Entries from a data source:
BEGIN
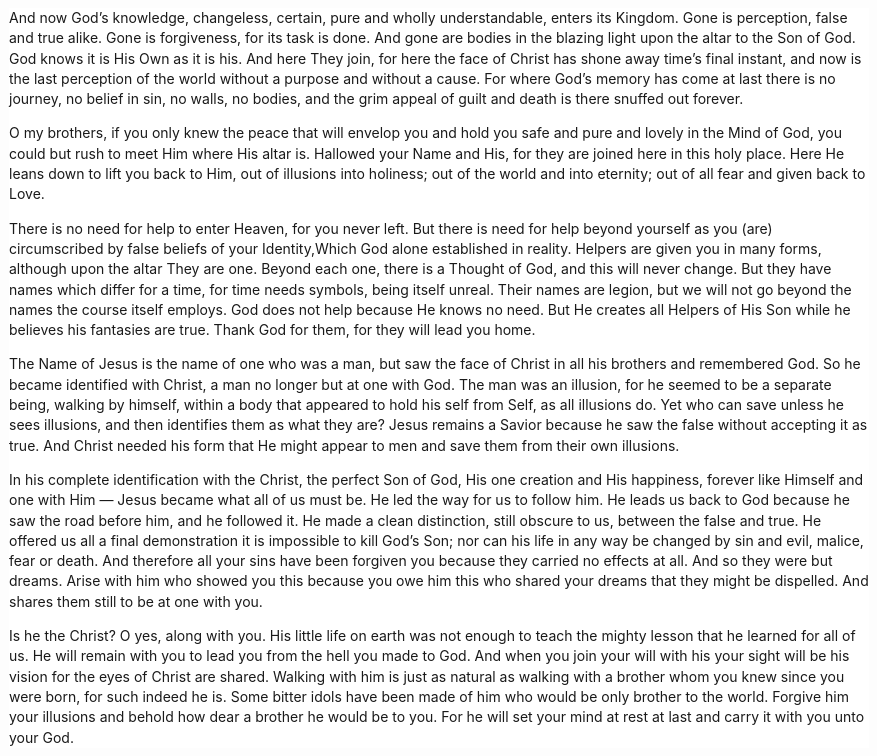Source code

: And now God’s knowledge, changeless, certain, pure and wholly
understandable, enters its Kingdom. Gone is perception, false and true
alike. Gone is forgiveness, for its task is done. And gone are bodies in
the blazing light upon the altar to the Son of God. God knows it is His
Own as it is his. And here They join, for here the face of Christ has
shone away time’s final instant, and now is the last perception of the
world without a purpose and without a cause. For where God’s memory has
come at last there is no journey, no belief in sin, no walls, no bodies,
and the grim appeal of guilt and death is there snuffed out forever.

O my brothers, if you only knew the peace that will envelop you and hold
you safe and pure and lovely in the Mind of God, you could but rush to
meet Him where His altar is. Hallowed your Name and His, for they are
joined here in this holy place. Here He leans down to lift you back to
Him, out of illusions into holiness; out of the world and into eternity;
out of all fear and given back to Love.

There is no need for help to enter Heaven, for you never left. But there
is need for help beyond yourself as you (are) circumscribed by false
beliefs of your Identity,Which God alone established in reality. Helpers
are given you in many forms, although upon the altar They are one.
Beyond each one, there is a Thought of God, and this will never change.
But they have names which differ for a time, for time needs symbols,
being itself unreal. Their names are legion, but we will not go beyond
the names the course itself employs. God does not help because He knows
no need. But He creates all Helpers of His Son while he believes his
fantasies are true. Thank God for them, for they will lead you home.

The Name of Jesus is the name of one who was a man, but saw the face of
Christ in all his brothers and remembered God. So he became identified
with Christ, a man no longer but at one with God. The man was an
illusion, for he seemed to be a separate being, walking by himself,
within a body that appeared to hold his self from Self, as all illusions
do. Yet who can save unless he sees illusions, and then identifies them
as what they are? Jesus remains a Savior because he saw the false
without accepting it as true. And Christ needed his form that He might
appear to men and save them from their own illusions.

In his complete identification with the Christ, the perfect Son of God,
His one creation and His happiness, forever like Himself and one with
Him — Jesus became what all of us must be. He led the way for us to follow
him. He leads us back to God because he saw the road before him, and he
followed it. He made a clean distinction, still obscure to us, between
the false and true. He offered us all a final demonstration it is
impossible to kill God’s Son; nor can his life in any way be changed by
sin and evil, malice, fear or death. And therefore all your sins have
been forgiven you because they carried no effects at all. And so they
were but dreams. Arise with him who showed you this because you owe him
this who shared your dreams that they might be dispelled. And shares
them still to be at one with you.

Is he the Christ? O yes, along with you. His little life on earth was
not enough to teach the mighty lesson that he learned for all of us. He
will remain with you to lead you from the hell you made to God. And when
you join your will with his your sight will be his vision for the eyes
of Christ are shared. Walking with him is just as natural as walking
with a brother whom you knew since you were born, for such indeed he is.
Some bitter idols have been made of him who would be only brother to the
world. Forgive him your illusions and behold how dear a brother he would
be to you. For he will set your mind at rest at last and carry it with
you unto your God.
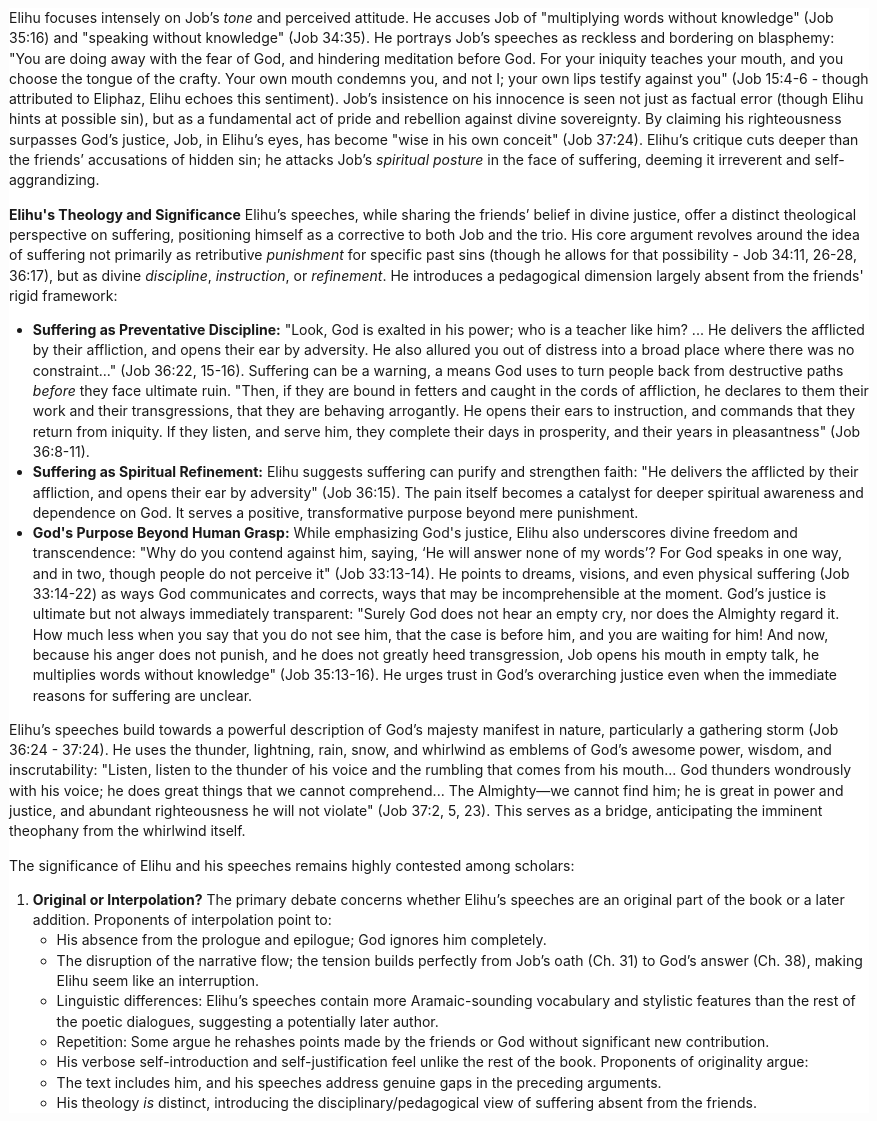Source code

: Elihu focuses intensely on Job’s *tone* and perceived attitude. He accuses Job of "multiplying words without knowledge" (Job 35:16) and "speaking without knowledge" (Job 34:35). He portrays Job’s speeches as reckless and bordering on blasphemy: "You are doing away with the fear of God, and hindering meditation before God. For your iniquity teaches your mouth, and you choose the tongue of the crafty. Your own mouth condemns you, and not I; your own lips testify against you" (Job 15:4-6 - though attributed to Eliphaz, Elihu echoes this sentiment). Job’s insistence on his innocence is seen not just as factual error (though Elihu hints at possible sin), but as a fundamental act of pride and rebellion against divine sovereignty. By claiming his righteousness surpasses God’s justice, Job, in Elihu’s eyes, has become "wise in his own conceit" (Job 37:24). Elihu’s critique cuts deeper than the friends’ accusations of hidden sin; he attacks Job’s *spiritual posture* in the face of suffering, deeming it irreverent and self-aggrandizing.

**Elihu's Theology and Significance**
Elihu’s speeches, while sharing the friends’ belief in divine justice, offer a distinct theological perspective on suffering, positioning himself as a corrective to both Job and the trio. His core argument revolves around the idea of suffering not primarily as retributive *punishment* for specific past sins (though he allows for that possibility - Job 34:11, 26-28, 36:17), but as divine *discipline*, *instruction*, or *refinement*. He introduces a pedagogical dimension largely absent from the friends' rigid framework:
*   **Suffering as Preventative Discipline:** "Look, God is exalted in his power; who is a teacher like him? ... He delivers the afflicted by their affliction, and opens their ear by adversity. He also allured you out of distress into a broad place where there was no constraint..." (Job 36:22, 15-16). Suffering can be a warning, a means God uses to turn people back from destructive paths *before* they face ultimate ruin. "Then, if they are bound in fetters and caught in the cords of affliction, he declares to them their work and their transgressions, that they are behaving arrogantly. He opens their ears to instruction, and commands that they return from iniquity. If they listen, and serve him, they complete their days in prosperity, and their years in pleasantness" (Job 36:8-11).
*   **Suffering as Spiritual Refinement:** Elihu suggests suffering can purify and strengthen faith: "He delivers the afflicted by their affliction, and opens their ear by adversity" (Job 36:15). The pain itself becomes a catalyst for deeper spiritual awareness and dependence on God. It serves a positive, transformative purpose beyond mere punishment.
*   **God's Purpose Beyond Human Grasp:** While emphasizing God's justice, Elihu also underscores divine freedom and transcendence: "Why do you contend against him, saying, ‘He will answer none of my words’? For God speaks in one way, and in two, though people do not perceive it" (Job 33:13-14). He points to dreams, visions, and even physical suffering (Job 33:14-22) as ways God communicates and corrects, ways that may be incomprehensible at the moment. God’s justice is ultimate but not always immediately transparent: "Surely God does not hear an empty cry, nor does the Almighty regard it. How much less when you say that you do not see him, that the case is before him, and you are waiting for him! And now, because his anger does not punish, and he does not greatly heed transgression, Job opens his mouth in empty talk, he multiplies words without knowledge" (Job 35:13-16). He urges trust in God’s overarching justice even when the immediate reasons for suffering are unclear.

Elihu’s speeches build towards a powerful description of God’s majesty manifest in nature, particularly a gathering storm (Job 36:24 - 37:24). He uses the thunder, lightning, rain, snow, and whirlwind as emblems of God’s awesome power, wisdom, and inscrutability: "Listen, listen to the thunder of his voice and the rumbling that comes from his mouth... God thunders wondrously with his voice; he does great things that we cannot comprehend... The Almighty—we cannot find him; he is great in power and justice, and abundant righteousness he will not violate" (Job 37:2, 5, 23). This serves as a bridge, anticipating the imminent theophany from the whirlwind itself.

The significance of Elihu and his speeches remains highly contested among scholars:
1.  **Original or Interpolation?** The primary debate concerns whether Elihu’s speeches are an original part of the book or a later addition. Proponents of interpolation point to:
    *   His absence from the prologue and epilogue; God ignores him completely.
    *   The disruption of the narrative flow; the tension builds perfectly from Job’s oath (Ch. 31) to God’s answer (Ch. 38), making Elihu seem like an interruption.
    *   Linguistic differences: Elihu’s speeches contain more Aramaic-sounding vocabulary and stylistic features than the rest of the poetic dialogues, suggesting a potentially later author.
    *   Repetition: Some argue he rehashes points made by the friends or God without significant new contribution.
    *   His verbose self-introduction and self-justification feel unlike the rest of the book.
    Proponents of originality argue:
    *   The text includes him, and his speeches address genuine gaps in the preceding arguments.
    *   His theology *is* distinct, introducing the disciplinary/pedagogical view of suffering absent from the friends.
END
__WHAT YOU HAVE TO DO__. Could you reproduce all of the material above word for word, leaving the pictures out?

__REPLY TO THE TASK__.
Source code

: And now God’s knowledge, changeless, certain, pure and wholly
understandable, enters its Kingdom. Gone is perception, false and true
alike. Gone is forgiveness, for its task is done. And gone are bodies in
the blazing light upon the altar to the Son of God. God knows it is His
Own as it is his. And here They join, for here the face of Christ has
shone away time’s final instant, and now is the last perception of the
world without a purpose and without a cause. For where God’s memory has
come at last there is no journey, no belief in sin, no walls, no bodies,
and the grim appeal of guilt and death is there snuffed out forever.

O my brothers, if you only knew the peace that will envelop you and hold
you safe and pure and lovely in the Mind of God, you could but rush to
meet Him where His altar is. Hallowed your Name and His, for they are
joined here in this holy place. Here He leans down to lift you back to
Him, out of illusions into holiness; out of the world and into eternity;
out of all fear and given back to Love.

There is no need for help to enter Heaven, for you never left. But there
is need for help beyond yourself as you (are) circumscribed by false
beliefs of your Identity,Which God alone established in reality. Helpers
are given you in many forms, although upon the altar They are one.
Beyond each one, there is a Thought of God, and this will never change.
But they have names which differ for a time, for time needs symbols,
being itself unreal. Their names are legion, but we will not go beyond
the names the course itself employs. God does not help because He knows
no need. But He creates all Helpers of His Son while he believes his
fantasies are true. Thank God for them, for they will lead you home.

The Name of Jesus is the name of one who was a man, but saw the face of
Christ in all his brothers and remembered God. So he became identified
with Christ, a man no longer but at one with God. The man was an
illusion, for he seemed to be a separate being, walking by himself,
within a body that appeared to hold his self from Self, as all illusions
do. Yet who can save unless he sees illusions, and then identifies them
as what they are? Jesus remains a Savior because he saw the false
without accepting it as true. And Christ needed his form that He might
appear to men and save them from their own illusions.

In his complete identification with the Christ, the perfect Son of God,
His one creation and His happiness, forever like Himself and one with
Him — Jesus became what all of us must be. He led the way for us to follow
him. He leads us back to God because he saw the road before him, and he
followed it. He made a clean distinction, still obscure to us, between
the false and true. He offered us all a final demonstration it is
impossible to kill God’s Son; nor can his life in any way be changed by
sin and evil, malice, fear or death. And therefore all your sins have
been forgiven you because they carried no effects at all. And so they
were but dreams. Arise with him who showed you this because you owe him
this who shared your dreams that they might be dispelled. And shares
them still to be at one with you.

Is he the Christ? O yes, along with you. His little life on earth was
not enough to teach the mighty lesson that he learned for all of us. He
will remain with you to lead you from the hell you made to God. And when
you join your will with his your sight will be his vision for the eyes
of Christ are shared. Walking with him is just as natural as walking
with a brother whom you knew since you were born, for such indeed he is.
Some bitter idols have been made of him who would be only brother to the
world. Forgive him your illusions and behold how dear a brother he would
be to you. For he will set your mind at rest at last and carry it with
you unto your God.
Source code

: Elihu focuses intensely on Job’s *tone* and perceived attitude. He accuses Job of "multiplying words without knowledge" (Job 35:16) and "speaking without knowledge" (Job 34:35). He portrays Job’s speeches as reckless and bordering on blasphemy: "You are doing away with the fear of God, and hindering meditation before God. For your iniquity teaches your mouth, and you choose the tongue of the crafty. Your own mouth condemns you, and not I; your own lips testify against you" (Job 15:4-6 - though attributed to Eliphaz, Elihu echoes this sentiment). Job’s insistence on his innocence is seen not just as factual error (though Elihu hints at possible sin), but as a fundamental act of pride and rebellion against divine sovereignty. By claiming his righteousness surpasses God’s justice, Job, in Elihu’s eyes, has become "wise in his own conceit" (Job 37:24). Elihu’s critique cuts deeper than the friends’ accusations of hidden sin; he attacks Job’s *spiritual posture* in the face of suffering, deeming it irreverent and self-aggrandizing.

**Elihu's Theology and Significance**
Elihu’s speeches, while sharing the friends’ belief in divine justice, offer a distinct theological perspective on suffering, positioning himself as a corrective to both Job and the trio. His core argument revolves around the idea of suffering not primarily as retributive *punishment* for specific past sins (though he allows for that possibility - Job 34:11, 26-28, 36:17), but as divine *discipline*, *instruction*, or *refinement*. He introduces a pedagogical dimension largely absent from the friends' rigid framework:
*   **Suffering as Preventative Discipline:** "Look, God is exalted in his power; who is a teacher like him? ... He delivers the afflicted by their affliction, and opens their ear by adversity. He also allured you out of distress into a broad place where there was no constraint..." (Job 36:22, 15-16). Suffering can be a warning, a means God uses to turn people back from destructive paths *before* they face ultimate ruin. "Then, if they are bound in fetters and caught in the cords of affliction, he declares to them their work and their transgressions, that they are behaving arrogantly. He opens their ears to instruction, and commands that they return from iniquity. If they listen, and serve him, they complete their days in prosperity, and their years in pleasantness" (Job 36:8-11).
*   **Suffering as Spiritual Refinement:** Elihu suggests suffering can purify and strengthen faith: "He delivers the afflicted by their affliction, and opens their ear by adversity" (Job 36:15). The pain itself becomes a catalyst for deeper spiritual awareness and dependence on God. It serves a positive, transformative purpose beyond mere punishment.
*   **God's Purpose Beyond Human Grasp:** While emphasizing God's justice, Elihu also underscores divine freedom and transcendence: "Why do you contend against him, saying, ‘He will answer none of my words’? For God speaks in one way, and in two, though people do not perceive it" (Job 33:13-14). He points to dreams, visions, and even physical suffering (Job 33:14-22) as ways God communicates and corrects, ways that may be incomprehensible at the moment. God’s justice is ultimate but not always immediately transparent: "Surely God does not hear an empty cry, nor does the Almighty regard it. How much less when you say that you do not see him, that the case is before him, and you are waiting for him! And now, because his anger does not punish, and he does not greatly heed transgression, Job opens his mouth in empty talk, he multiplies words without knowledge" (Job 35:13-16). He urges trust in God’s overarching justice even when the immediate reasons for suffering are unclear.

Elihu’s speeches build towards a powerful description of God’s majesty manifest in nature, particularly a gathering storm (Job 36:24 - 37:24). He uses the thunder, lightning, rain, snow, and whirlwind as emblems of God’s awesome power, wisdom, and inscrutability: "Listen, listen to the thunder of his voice and the rumbling that comes from his mouth... God thunders wondrously with his voice; he does great things that we cannot comprehend... The Almighty—we cannot find him; he is great in power and justice, and abundant righteousness he will not violate" (Job 37:2, 5, 23). This serves as a bridge, anticipating the imminent theophany from the whirlwind itself.

The significance of Elihu and his speeches remains highly contested among scholars:
1.  **Original or Interpolation?** The primary debate concerns whether Elihu’s speeches are an original part of the book or a later addition. Proponents of interpolation point to:
    *   His absence from the prologue and epilogue; God ignores him completely.
    *   The disruption of the narrative flow; the tension builds perfectly from Job’s oath (Ch. 31) to God’s answer (Ch. 38), making Elihu seem like an interruption.
    *   Linguistic differences: Elihu’s speeches contain more Aramaic-sounding vocabulary and stylistic features than the rest of the poetic dialogues, suggesting a potentially later author.
    *   Repetition: Some argue he rehashes points made by the friends or God without significant new contribution.
    *   His verbose self-introduction and self-justification feel unlike the rest of the book.
    Proponents of originality argue:
    *   The text includes him, and his speeches address genuine gaps in the preceding arguments.
    *   His theology *is* distinct, introducing the disciplinary/pedagogical view of suffering absent from the friends.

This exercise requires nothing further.